I remember that day when a hungry caterpillar inched its way across the top of my Creation Book. My sister Poppy and I were sitting in the shade along the banks of a lazy flowing stream. This was our secret spot—the place we went when we didn’t want our mom to know what we were doing. We were waking up a sleeping world through the creations of our imagination. We manipulated the power of gods as if it were play putty. We conjured creatures through our partnership with a powerful Magic, then bestowed life upon them like overly eager scientists. We were upsetting a galactic apple cart, the effects of which would be felt far beyond our icon sphere of Red Rainbow Minor. Each little creation added to the building tide. The caterpillar, created by my sister, was a single drop of water in a building tsunami.

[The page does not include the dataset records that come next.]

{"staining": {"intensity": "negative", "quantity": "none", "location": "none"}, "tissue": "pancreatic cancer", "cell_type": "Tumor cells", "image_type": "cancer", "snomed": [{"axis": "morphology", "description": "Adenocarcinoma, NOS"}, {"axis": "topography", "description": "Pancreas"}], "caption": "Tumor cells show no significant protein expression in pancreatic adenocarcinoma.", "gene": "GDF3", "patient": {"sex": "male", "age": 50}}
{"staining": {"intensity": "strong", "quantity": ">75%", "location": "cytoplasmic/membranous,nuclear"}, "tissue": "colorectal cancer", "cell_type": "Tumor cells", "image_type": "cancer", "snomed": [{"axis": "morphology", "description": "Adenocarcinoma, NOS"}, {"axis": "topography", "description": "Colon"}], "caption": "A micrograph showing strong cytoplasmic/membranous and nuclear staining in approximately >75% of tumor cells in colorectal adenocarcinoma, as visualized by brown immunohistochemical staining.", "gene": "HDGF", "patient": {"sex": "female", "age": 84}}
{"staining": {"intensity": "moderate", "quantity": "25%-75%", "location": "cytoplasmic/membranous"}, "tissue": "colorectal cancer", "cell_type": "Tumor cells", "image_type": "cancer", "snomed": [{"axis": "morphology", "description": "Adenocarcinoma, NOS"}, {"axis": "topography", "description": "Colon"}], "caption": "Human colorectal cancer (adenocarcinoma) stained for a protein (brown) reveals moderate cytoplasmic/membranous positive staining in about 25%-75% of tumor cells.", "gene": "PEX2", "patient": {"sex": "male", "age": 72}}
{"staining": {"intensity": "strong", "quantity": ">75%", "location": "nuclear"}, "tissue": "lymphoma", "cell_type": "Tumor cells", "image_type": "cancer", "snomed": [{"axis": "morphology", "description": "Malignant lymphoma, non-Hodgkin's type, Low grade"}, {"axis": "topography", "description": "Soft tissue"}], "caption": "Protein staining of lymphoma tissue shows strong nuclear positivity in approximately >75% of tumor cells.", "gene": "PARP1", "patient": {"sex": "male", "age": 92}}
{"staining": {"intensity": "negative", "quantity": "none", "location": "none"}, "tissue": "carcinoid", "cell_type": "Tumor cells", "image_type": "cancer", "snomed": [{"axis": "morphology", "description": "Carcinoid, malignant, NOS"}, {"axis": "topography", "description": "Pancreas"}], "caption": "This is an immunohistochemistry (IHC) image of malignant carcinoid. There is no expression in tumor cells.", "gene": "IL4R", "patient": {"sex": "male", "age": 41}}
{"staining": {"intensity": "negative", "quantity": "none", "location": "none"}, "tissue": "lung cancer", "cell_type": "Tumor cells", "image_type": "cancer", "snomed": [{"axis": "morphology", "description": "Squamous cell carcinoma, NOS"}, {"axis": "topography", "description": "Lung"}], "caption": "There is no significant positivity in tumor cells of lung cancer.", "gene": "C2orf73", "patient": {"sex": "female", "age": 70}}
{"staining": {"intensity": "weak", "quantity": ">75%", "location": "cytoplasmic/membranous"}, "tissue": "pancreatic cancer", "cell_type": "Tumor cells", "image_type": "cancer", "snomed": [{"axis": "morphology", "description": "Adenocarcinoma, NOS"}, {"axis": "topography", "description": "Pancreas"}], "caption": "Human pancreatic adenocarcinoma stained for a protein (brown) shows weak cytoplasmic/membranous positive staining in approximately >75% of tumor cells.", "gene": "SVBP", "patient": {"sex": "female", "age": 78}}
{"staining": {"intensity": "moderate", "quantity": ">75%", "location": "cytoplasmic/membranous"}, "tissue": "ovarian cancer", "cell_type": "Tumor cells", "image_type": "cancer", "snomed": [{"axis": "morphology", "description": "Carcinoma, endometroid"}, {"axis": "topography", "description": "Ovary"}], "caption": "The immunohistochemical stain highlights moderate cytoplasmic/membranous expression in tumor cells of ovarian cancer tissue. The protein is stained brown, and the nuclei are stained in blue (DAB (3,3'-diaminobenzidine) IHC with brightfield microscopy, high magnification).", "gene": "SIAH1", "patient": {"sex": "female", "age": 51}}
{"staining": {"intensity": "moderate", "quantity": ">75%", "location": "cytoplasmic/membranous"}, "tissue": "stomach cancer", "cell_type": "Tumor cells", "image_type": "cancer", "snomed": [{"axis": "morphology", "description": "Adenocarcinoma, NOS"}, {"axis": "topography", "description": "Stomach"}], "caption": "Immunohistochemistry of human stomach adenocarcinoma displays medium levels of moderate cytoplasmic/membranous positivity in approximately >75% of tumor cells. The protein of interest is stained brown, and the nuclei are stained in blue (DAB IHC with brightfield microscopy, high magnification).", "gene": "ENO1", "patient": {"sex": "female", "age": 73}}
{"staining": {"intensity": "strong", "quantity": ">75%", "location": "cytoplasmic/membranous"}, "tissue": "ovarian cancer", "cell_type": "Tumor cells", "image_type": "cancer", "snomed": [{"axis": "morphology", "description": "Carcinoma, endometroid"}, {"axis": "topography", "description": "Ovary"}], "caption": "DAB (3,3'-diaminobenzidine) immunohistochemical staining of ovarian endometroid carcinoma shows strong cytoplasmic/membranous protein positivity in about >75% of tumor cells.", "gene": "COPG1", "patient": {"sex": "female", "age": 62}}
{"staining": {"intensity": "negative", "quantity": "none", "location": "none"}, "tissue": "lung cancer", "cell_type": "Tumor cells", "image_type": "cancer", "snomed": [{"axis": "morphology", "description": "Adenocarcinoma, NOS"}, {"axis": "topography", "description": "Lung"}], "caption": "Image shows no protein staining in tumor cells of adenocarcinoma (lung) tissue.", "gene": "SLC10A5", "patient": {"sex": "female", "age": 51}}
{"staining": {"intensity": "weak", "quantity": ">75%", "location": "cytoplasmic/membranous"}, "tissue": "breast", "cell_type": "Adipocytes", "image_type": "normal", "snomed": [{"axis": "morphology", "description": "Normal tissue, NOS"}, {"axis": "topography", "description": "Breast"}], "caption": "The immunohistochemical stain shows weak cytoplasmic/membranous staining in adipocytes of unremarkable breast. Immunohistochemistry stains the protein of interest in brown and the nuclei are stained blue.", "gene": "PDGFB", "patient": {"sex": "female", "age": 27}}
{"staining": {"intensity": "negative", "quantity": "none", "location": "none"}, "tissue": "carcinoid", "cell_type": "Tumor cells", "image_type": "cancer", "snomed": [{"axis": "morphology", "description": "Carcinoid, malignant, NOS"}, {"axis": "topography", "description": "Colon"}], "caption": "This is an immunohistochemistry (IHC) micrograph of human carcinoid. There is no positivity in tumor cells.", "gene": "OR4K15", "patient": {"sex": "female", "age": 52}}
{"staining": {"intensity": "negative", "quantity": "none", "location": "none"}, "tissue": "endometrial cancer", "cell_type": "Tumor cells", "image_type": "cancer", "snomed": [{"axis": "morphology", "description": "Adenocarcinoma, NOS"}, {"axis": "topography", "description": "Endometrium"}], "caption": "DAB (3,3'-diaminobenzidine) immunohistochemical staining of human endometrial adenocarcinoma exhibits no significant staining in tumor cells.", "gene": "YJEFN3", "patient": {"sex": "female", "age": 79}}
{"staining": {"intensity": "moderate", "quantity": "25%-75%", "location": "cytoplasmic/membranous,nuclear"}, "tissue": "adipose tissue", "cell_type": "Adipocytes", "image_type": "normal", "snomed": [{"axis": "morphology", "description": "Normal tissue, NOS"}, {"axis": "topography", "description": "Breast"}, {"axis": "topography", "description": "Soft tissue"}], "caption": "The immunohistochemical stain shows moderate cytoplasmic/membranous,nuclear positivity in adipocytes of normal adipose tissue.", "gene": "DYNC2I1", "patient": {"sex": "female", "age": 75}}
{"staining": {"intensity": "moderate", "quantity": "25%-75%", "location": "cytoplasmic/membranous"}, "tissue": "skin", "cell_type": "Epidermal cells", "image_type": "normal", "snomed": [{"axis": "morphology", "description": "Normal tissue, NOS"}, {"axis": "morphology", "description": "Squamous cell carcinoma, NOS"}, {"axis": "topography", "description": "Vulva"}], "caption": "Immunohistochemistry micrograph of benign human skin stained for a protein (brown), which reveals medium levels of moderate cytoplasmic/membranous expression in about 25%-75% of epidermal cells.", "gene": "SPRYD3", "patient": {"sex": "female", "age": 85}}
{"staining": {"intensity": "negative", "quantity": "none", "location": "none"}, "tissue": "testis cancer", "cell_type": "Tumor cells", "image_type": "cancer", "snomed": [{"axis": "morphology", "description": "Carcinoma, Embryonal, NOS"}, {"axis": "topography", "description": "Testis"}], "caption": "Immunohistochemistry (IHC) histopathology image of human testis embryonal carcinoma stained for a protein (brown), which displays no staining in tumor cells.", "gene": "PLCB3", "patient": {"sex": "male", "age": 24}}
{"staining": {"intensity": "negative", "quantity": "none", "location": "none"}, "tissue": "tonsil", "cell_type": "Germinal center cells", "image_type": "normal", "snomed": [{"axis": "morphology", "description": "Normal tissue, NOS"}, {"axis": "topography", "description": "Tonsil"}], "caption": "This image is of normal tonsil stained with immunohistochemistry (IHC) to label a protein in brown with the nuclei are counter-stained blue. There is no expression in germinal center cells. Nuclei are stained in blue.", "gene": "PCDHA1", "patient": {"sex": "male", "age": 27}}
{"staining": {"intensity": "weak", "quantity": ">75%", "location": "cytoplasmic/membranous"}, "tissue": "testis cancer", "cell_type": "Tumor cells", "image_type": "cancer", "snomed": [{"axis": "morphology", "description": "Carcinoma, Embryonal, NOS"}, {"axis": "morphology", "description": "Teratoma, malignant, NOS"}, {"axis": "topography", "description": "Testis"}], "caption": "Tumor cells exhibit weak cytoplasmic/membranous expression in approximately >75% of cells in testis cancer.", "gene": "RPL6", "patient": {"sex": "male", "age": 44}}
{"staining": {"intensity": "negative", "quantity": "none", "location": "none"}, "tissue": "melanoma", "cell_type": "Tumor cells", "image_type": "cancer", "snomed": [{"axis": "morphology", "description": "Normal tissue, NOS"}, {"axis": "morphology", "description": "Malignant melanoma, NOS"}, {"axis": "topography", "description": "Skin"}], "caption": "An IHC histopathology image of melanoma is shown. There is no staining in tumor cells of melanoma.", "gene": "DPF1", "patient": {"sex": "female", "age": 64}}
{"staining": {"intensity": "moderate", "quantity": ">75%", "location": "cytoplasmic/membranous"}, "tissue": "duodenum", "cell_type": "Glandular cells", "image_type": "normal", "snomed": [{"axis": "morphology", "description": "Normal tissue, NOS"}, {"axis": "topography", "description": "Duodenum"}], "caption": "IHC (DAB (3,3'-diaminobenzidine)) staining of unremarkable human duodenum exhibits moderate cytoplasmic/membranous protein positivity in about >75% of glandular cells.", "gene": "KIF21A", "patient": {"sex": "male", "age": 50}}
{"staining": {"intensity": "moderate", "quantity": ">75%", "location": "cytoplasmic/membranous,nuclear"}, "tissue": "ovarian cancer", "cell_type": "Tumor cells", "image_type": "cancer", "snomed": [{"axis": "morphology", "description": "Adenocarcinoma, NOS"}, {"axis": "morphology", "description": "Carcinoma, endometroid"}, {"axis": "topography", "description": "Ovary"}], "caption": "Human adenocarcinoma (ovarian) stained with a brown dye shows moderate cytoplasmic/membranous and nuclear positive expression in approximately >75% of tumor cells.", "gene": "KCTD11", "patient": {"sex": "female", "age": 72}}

The caterpillar circled the glowing pages as I sketched. It was drawn to the creation magic that emanated from the tattered tome. I didn’t know then how often I would think of this caterpillar throughout the years. I created a branch for it to climb on; here it would molt, revealing what would become the outer layer of its chrysalis. Its metamorphosis into a butterfly would follow. Poppy could have created a butterfly outright. But there’s a special power in a caterpillar’s transformation that she didn’t want to lose. This is why she created caterpillars for me. Poppy, having a closer connection to the Magic than I, understood concepts it would take me years to grasp.
Early on, I assumed it was who I was that allowed me to create creatures. I didn’t appreciate that it was my willingness to become that truly allowed me my abilities. My parents taught me to believe in my dreams, but they never allowed me to believe that I could soar without first achieving my wings. I just didn’t realize how scary this alchemy from awkward caterpillar to graceful butterfly could be or the frustrations it would present along the way.
What kind of butterfly will I have to become to change the universe? I still don’t think I truly know. Perhaps I never will. Perhaps accepting the unknown is one of those things that I must change in myself in order to ultimately reach the stars.